++++ RECORDS SHOWN

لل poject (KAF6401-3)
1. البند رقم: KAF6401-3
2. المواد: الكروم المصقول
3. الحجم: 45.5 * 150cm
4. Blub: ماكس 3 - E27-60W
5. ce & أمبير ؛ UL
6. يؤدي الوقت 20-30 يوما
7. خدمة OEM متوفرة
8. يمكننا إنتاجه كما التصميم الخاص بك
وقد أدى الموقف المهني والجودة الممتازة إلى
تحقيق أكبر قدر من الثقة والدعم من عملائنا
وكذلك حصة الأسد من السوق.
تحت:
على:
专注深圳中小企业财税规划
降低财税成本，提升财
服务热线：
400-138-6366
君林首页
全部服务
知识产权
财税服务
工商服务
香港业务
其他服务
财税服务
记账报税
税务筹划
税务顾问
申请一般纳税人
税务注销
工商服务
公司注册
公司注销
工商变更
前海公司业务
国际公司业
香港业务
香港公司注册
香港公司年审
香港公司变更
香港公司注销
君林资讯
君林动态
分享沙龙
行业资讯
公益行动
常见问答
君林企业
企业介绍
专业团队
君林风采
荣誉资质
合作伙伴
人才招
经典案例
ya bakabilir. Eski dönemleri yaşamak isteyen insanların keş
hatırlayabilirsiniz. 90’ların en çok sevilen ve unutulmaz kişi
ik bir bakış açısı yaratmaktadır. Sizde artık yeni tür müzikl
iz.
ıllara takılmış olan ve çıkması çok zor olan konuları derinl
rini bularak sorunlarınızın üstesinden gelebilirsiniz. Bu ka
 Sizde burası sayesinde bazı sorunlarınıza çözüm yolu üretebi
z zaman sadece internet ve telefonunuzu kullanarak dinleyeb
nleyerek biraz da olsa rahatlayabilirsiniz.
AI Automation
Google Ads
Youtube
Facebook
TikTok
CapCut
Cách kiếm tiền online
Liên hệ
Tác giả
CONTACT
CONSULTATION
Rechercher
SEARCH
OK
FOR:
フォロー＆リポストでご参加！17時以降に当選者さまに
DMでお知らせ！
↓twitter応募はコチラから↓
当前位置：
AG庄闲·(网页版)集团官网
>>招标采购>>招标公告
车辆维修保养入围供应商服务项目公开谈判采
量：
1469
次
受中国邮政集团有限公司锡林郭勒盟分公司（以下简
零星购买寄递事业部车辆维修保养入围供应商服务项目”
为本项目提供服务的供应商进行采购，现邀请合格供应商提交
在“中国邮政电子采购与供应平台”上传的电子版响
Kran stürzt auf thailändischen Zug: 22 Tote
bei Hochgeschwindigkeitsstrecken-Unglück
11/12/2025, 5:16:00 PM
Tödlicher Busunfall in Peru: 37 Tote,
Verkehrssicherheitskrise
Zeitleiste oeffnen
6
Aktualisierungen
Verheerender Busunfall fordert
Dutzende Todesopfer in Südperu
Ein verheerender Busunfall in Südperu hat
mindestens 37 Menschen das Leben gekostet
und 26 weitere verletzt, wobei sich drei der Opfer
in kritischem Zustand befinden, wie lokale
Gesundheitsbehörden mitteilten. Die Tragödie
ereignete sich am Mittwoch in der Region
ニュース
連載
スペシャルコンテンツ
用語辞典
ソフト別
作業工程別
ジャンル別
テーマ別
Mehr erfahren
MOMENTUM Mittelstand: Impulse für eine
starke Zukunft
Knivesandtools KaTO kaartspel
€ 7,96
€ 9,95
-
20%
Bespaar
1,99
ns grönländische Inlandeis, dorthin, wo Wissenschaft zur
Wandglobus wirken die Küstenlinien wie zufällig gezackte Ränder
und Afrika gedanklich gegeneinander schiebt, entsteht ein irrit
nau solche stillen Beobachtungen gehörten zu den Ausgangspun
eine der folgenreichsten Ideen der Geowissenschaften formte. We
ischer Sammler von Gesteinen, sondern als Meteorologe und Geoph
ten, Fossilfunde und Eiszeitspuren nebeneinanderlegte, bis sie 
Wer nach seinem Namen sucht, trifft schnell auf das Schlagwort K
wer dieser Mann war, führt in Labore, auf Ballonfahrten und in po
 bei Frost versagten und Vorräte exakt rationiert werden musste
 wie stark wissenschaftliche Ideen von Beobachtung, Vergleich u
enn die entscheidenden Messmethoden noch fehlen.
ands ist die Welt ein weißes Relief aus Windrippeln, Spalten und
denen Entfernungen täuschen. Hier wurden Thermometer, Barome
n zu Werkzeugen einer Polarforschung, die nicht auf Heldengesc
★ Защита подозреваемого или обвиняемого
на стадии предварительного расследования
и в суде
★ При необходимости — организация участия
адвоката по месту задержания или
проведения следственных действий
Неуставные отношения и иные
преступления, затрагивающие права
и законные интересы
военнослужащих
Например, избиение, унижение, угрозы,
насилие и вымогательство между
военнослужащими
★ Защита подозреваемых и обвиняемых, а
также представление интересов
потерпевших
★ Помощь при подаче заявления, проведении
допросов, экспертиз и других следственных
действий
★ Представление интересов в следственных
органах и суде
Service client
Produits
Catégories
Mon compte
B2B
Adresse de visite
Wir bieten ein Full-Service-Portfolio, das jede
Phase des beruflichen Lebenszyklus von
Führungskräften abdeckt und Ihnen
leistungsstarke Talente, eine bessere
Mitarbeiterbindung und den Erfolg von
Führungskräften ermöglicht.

++++++++

■ WORK INSTRUCTIONS: All of the material above should be printed out in full, word for word.

■ WRITTEN ANSWER:
لل poject (KAF6401-3)
1. البند رقم: KAF6401-3
2. المواد: الكروم المصقول
3. الحجم: 45.5 * 150cm
4. Blub: ماكس 3 - E27-60W
5. ce & أمبير ؛ UL
6. يؤدي الوقت 20-30 يوما
7. خدمة OEM متوفرة
8. يمكننا إنتاجه كما التصميم الخاص بك
وقد أدى الموقف المهني والجودة الممتازة إلى
تحقيق أكبر قدر من الثقة والدعم من عملائنا
وكذلك حصة الأسد من السوق.
تحت:
على:
专注深圳中小企业财税规划
降低财税成本，提升财
服务热线：
400-138-6366
君林首页
全部服务
知识产权
财税服务
工商服务
香港业务
其他服务
财税服务
记账报税
税务筹划
税务顾问
申请一般纳税人
税务注销
工商服务
公司注册
公司注销
工商变更
前海公司业务
国际公司业
香港业务
香港公司注册
香港公司年审
香港公司变更
香港公司注销
君林资讯
君林动态
分享沙龙
行业资讯
公益行动
常见问答
君林企业
企业介绍
专业团队
君林风采
荣誉资质
合作伙伴
人才招
经典案例
ya bakabilir. Eski dönemleri yaşamak isteyen insanların keş
hatırlayabilirsiniz. 90’ların en çok sevilen ve unutulmaz kişi
ik bir bakış açısı yaratmaktadır. Sizde artık yeni tür müzikl
iz.
ıllara takılmış olan ve çıkması çok zor olan konuları derinl
rini bularak sorunlarınızın üstesinden gelebilirsiniz. Bu ka
 Sizde burası sayesinde bazı sorunlarınıza çözüm yolu üretebi
z zaman sadece internet ve telefonunuzu kullanarak dinleyeb
nleyerek biraz da olsa rahatlayabilirsiniz.
AI Automation
Google Ads
Youtube
Facebook
TikTok
CapCut
Cách kiếm tiền online
Liên hệ
Tác giả
CONTACT
CONSULTATION
Rechercher
SEARCH
OK
FOR:
フォロー＆リポストでご参加！17時以降に当選者さまに
DMでお知らせ！
↓twitter応募はコチラから↓
当前位置：
AG庄闲·(网页版)集团官网
>>招标采购>>招标公告
车辆维修保养入围供应商服务项目公开谈判采
量：
1469
次
受中国邮政集团有限公司锡林郭勒盟分公司（以下简
零星购买寄递事业部车辆维修保养入围供应商服务项目”
为本项目提供服务的供应商进行采购，现邀请合格供应商提交
在“中国邮政电子采购与供应平台”上传的电子版响
Kran stürzt auf thailändischen Zug: 22 Tote
bei Hochgeschwindigkeitsstrecken-Unglück
11/12/2025, 5:16:00 PM
Tödlicher Busunfall in Peru: 37 Tote,
Verkehrssicherheitskrise
Zeitleiste oeffnen
6
Aktualisierungen
Verheerender Busunfall fordert
Dutzende Todesopfer in Südperu
Ein verheerender Busunfall in Südperu hat
mindestens 37 Menschen das Leben gekostet
und 26 weitere verletzt, wobei sich drei der Opfer
in kritischem Zustand befinden, wie lokale
Gesundheitsbehörden mitteilten. Die Tragödie
ereignete sich am Mittwoch in der Region
ニュース
連載
スペシャルコンテンツ
用語辞典
ソフト別
作業工程別
ジャンル別
テーマ別
Mehr erfahren
MOMENTUM Mittelstand: Impulse für eine
starke Zukunft
Knivesandtools KaTO kaartspel
€ 7,96
€ 9,95
-
20%
Bespaar
1,99
ns grönländische Inlandeis, dorthin, wo Wissenschaft zur
Wandglobus wirken die Küstenlinien wie zufällig gezackte Ränder
und Afrika gedanklich gegeneinander schiebt, entsteht ein irrit
nau solche stillen Beobachtungen gehörten zu den Ausgangspun
eine der folgenreichsten Ideen der Geowissenschaften formte. We
ischer Sammler von Gesteinen, sondern als Meteorologe und Geoph
ten, Fossilfunde und Eiszeitspuren nebeneinanderlegte, bis sie 
Wer nach seinem Namen sucht, trifft schnell auf das Schlagwort K
wer dieser Mann war, führt in Labore, auf Ballonfahrten und in po
 bei Frost versagten und Vorräte exakt rationiert werden musste
 wie stark wissenschaftliche Ideen von Beobachtung, Vergleich u
enn die entscheidenden Messmethoden noch fehlen.
ands ist die Welt ein weißes Relief aus Windrippeln, Spalten und
denen Entfernungen täuschen. Hier wurden Thermometer, Barome
n zu Werkzeugen einer Polarforschung, die nicht auf Heldengesc
★ Защита подозреваемого или обвиняемого
на стадии предварительного расследования
и в суде
★ При необходимости — организация участия
адвоката по месту задержания или
проведения следственных действий
Неуставные отношения и иные
преступления, затрагивающие права
и законные интересы
военнослужащих
Например, избиение, унижение, угрозы,
насилие и вымогательство между
военнослужащими
★ Защита подозреваемых и обвиняемых, а
также представление интересов
потерпевших
★ Помощь при подаче заявления, проведении
допросов, экспертиз и других следственных
действий
★ Представление интересов в следственных
органах и суде
Service client
Produits
Catégories
Mon compte
B2B
Adresse de visite
Wir bieten ein Full-Service-Portfolio, das jede
Phase des beruflichen Lebenszyklus von
Führungskräften abdeckt und Ihnen
leistungsstarke Talente, eine bessere
Mitarbeiterbindung und den Erfolg von
Führungskräften ermöglicht.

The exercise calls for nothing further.